GOAL OF THE EXERCISE
For the word "hematoxylin", count the lines of the listing that contain it and give only the count.

DATA BELOW
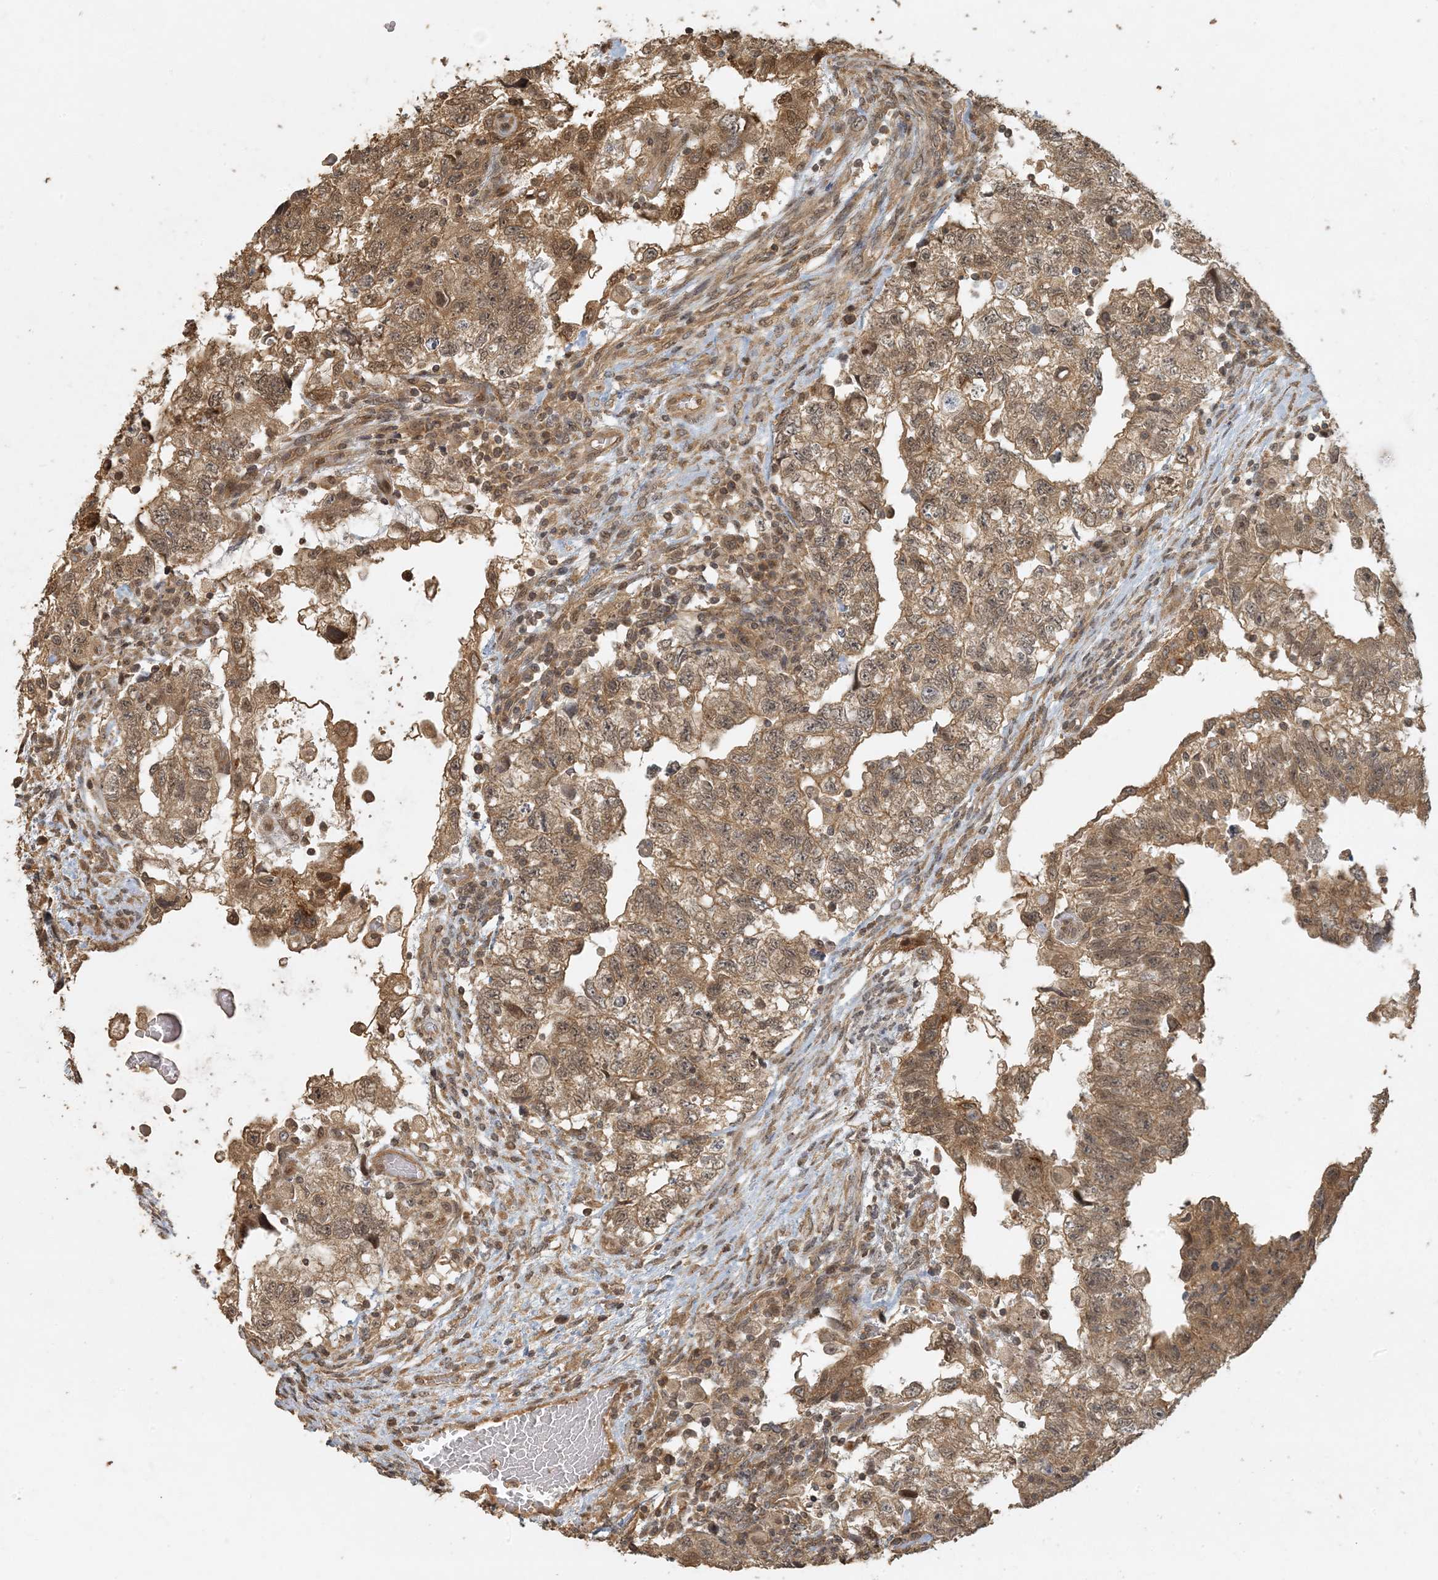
{"staining": {"intensity": "moderate", "quantity": ">75%", "location": "cytoplasmic/membranous"}, "tissue": "testis cancer", "cell_type": "Tumor cells", "image_type": "cancer", "snomed": [{"axis": "morphology", "description": "Carcinoma, Embryonal, NOS"}, {"axis": "topography", "description": "Testis"}], "caption": "Immunohistochemical staining of embryonal carcinoma (testis) shows medium levels of moderate cytoplasmic/membranous protein staining in about >75% of tumor cells. (IHC, brightfield microscopy, high magnification).", "gene": "AK9", "patient": {"sex": "male", "age": 36}}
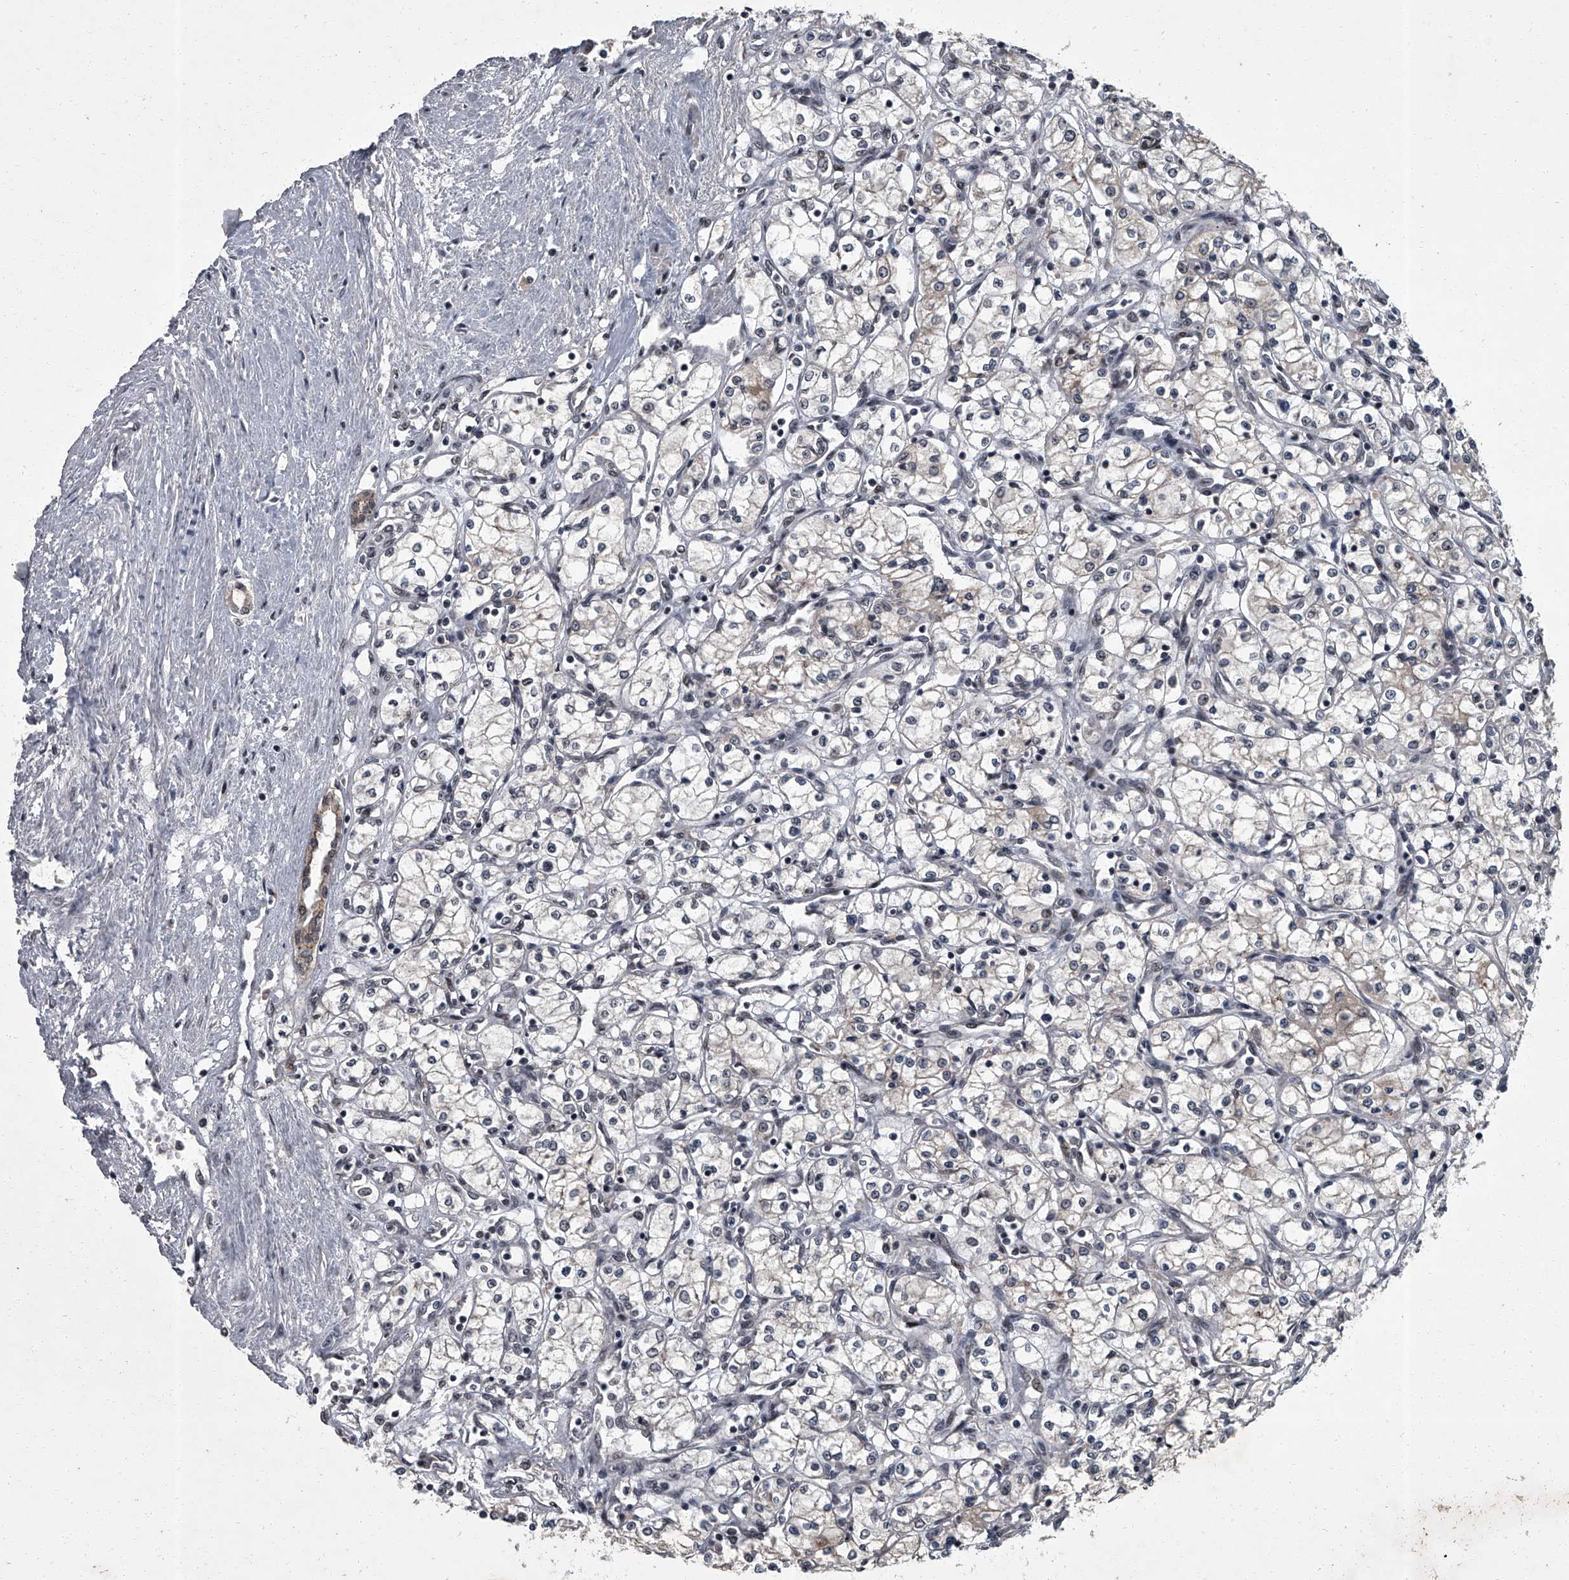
{"staining": {"intensity": "negative", "quantity": "none", "location": "none"}, "tissue": "renal cancer", "cell_type": "Tumor cells", "image_type": "cancer", "snomed": [{"axis": "morphology", "description": "Adenocarcinoma, NOS"}, {"axis": "topography", "description": "Kidney"}], "caption": "Immunohistochemistry (IHC) of human renal adenocarcinoma shows no expression in tumor cells. (DAB IHC with hematoxylin counter stain).", "gene": "ZNF518B", "patient": {"sex": "male", "age": 59}}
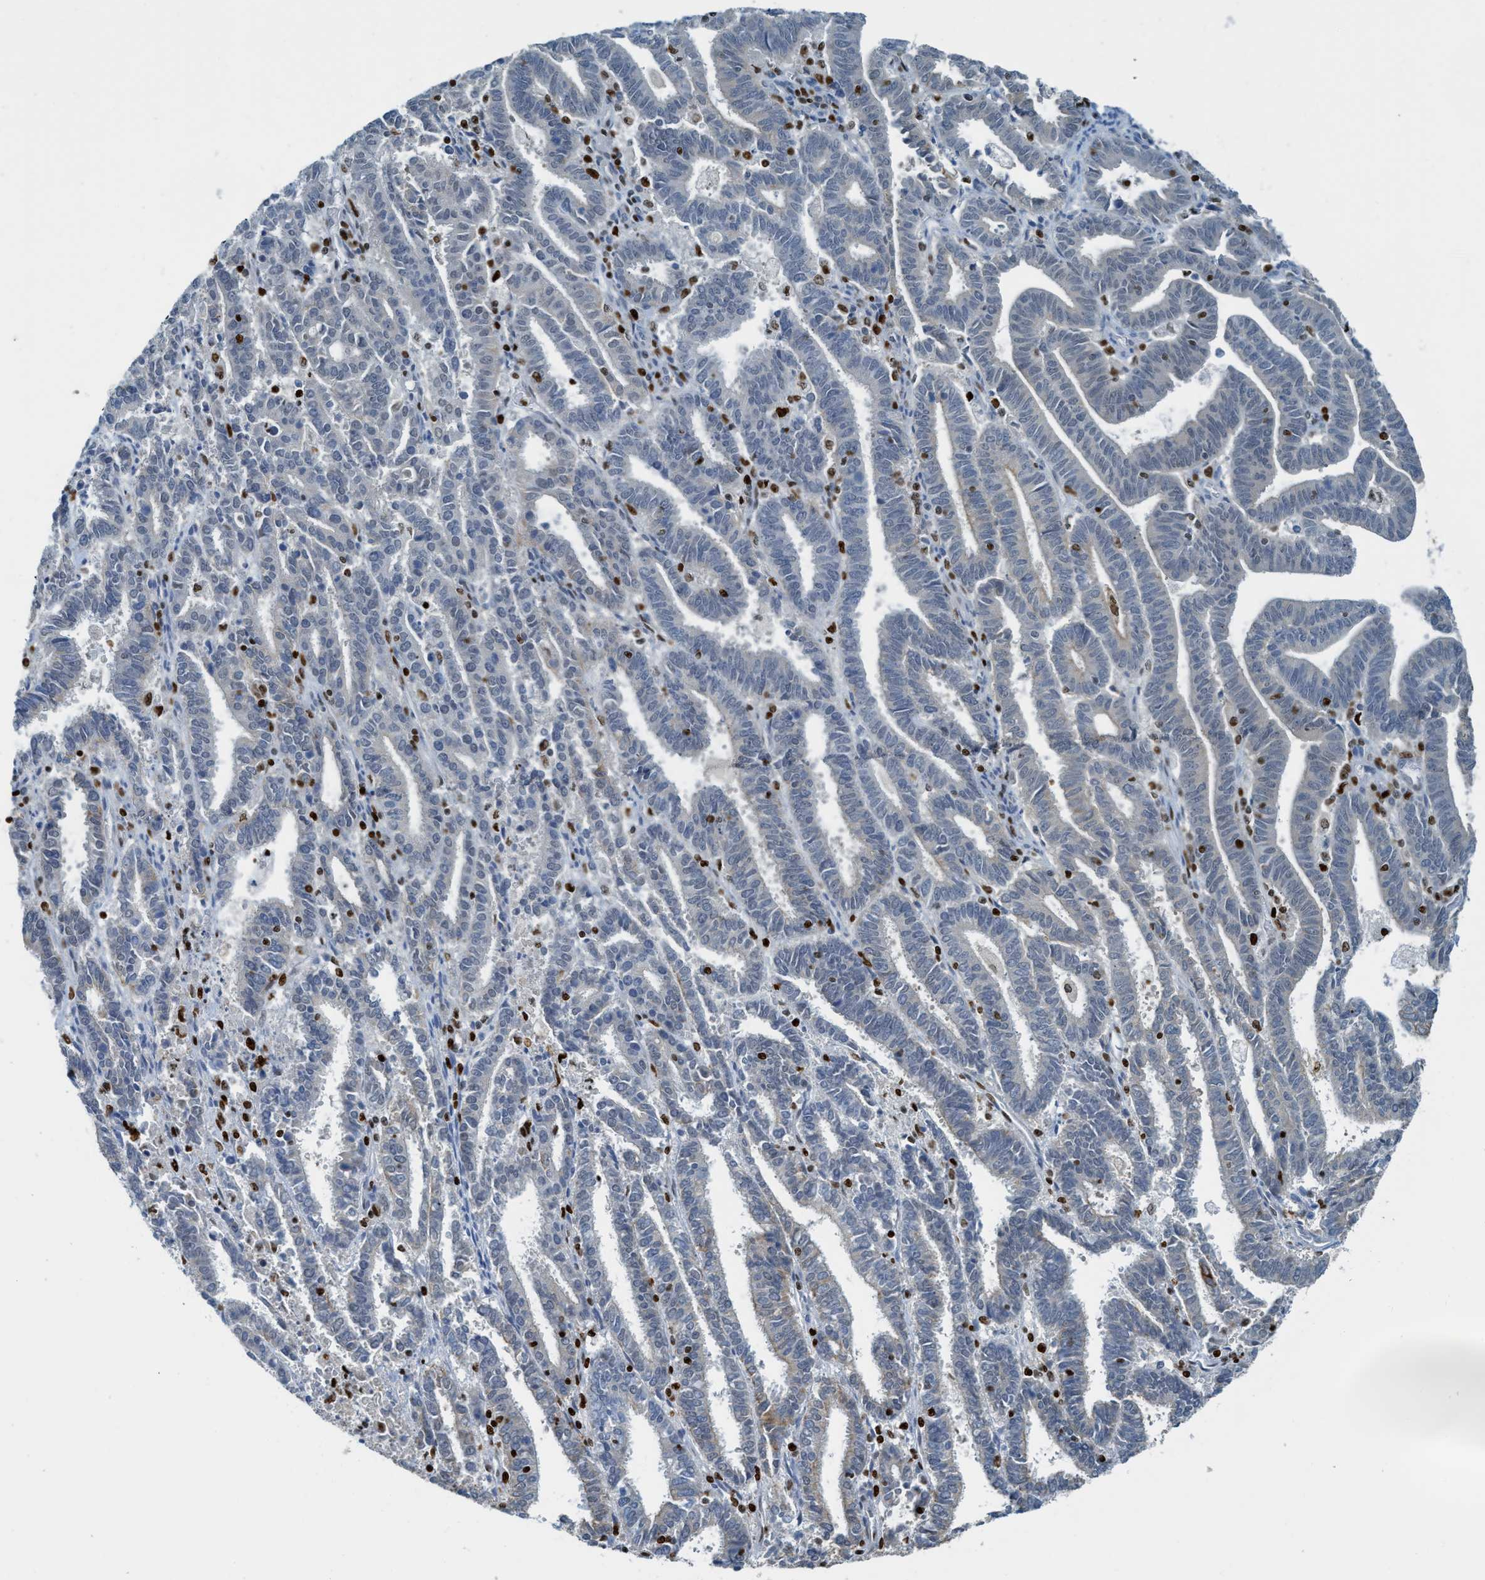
{"staining": {"intensity": "moderate", "quantity": "<25%", "location": "cytoplasmic/membranous"}, "tissue": "endometrial cancer", "cell_type": "Tumor cells", "image_type": "cancer", "snomed": [{"axis": "morphology", "description": "Adenocarcinoma, NOS"}, {"axis": "topography", "description": "Uterus"}], "caption": "Immunohistochemistry (IHC) (DAB (3,3'-diaminobenzidine)) staining of adenocarcinoma (endometrial) shows moderate cytoplasmic/membranous protein positivity in approximately <25% of tumor cells. The staining was performed using DAB to visualize the protein expression in brown, while the nuclei were stained in blue with hematoxylin (Magnification: 20x).", "gene": "SH3D19", "patient": {"sex": "female", "age": 83}}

YOUR SOLUTION
2